Sebastian Vollmer - Maria Ziegler
Political Institutions and Human Development: Does Democracy fulfil its “constructive” and “instrumental” role?

Abstract:Institutions are a major field of interest in the study of development processes. We contribute to this discussion concentrating our research on political institutions and their effect on the non-income dimensions of human development. First, we elaborate a theoretical argument why and under what conditions democracies compared to autocratic political systems might perform better with regards to the provision of public goods. Due to higher redistributive concerns matched to the needs of the population democracies should show a higher level of human development – if certain requisites permit their functioning. In the following we analyze whether our theoretical expectations are supported by empirical facts. First, we compare averages of life expectancy and literacy rates and test for significant differences between autocracies and democracies. Second, we estimate the densities of life expectancy and literacy for the respective political systems. After the descriptive part we run cross-country regressions checking whether being democratic has a positive impact on life expectancy controlling for the level of economic development.

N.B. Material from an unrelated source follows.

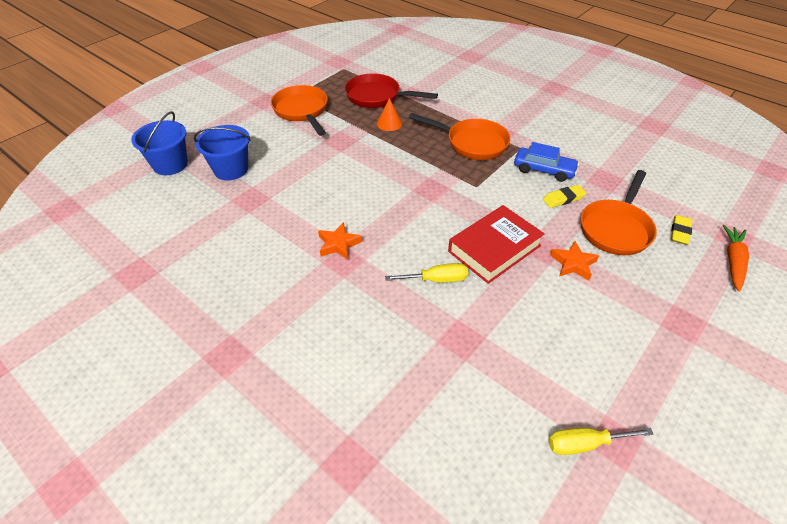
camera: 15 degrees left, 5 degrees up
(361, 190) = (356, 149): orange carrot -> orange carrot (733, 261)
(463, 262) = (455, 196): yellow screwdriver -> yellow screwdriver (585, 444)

Finally, we perform a static panel analysis over the period of 1970 to 2003. The last model confirms not only the previous results that living in a democratic system positively affects human development even controlling for GDP. By analyzing interaction effects it also indicates that democracy’s performance itself is affected by the circumstances: i.e. the level of education, of social fragmentation, of income inequality and the distribution of the population within a country.

JEL: I10, I20, H11.
Keywords: human development, institutions, distribution, democracy.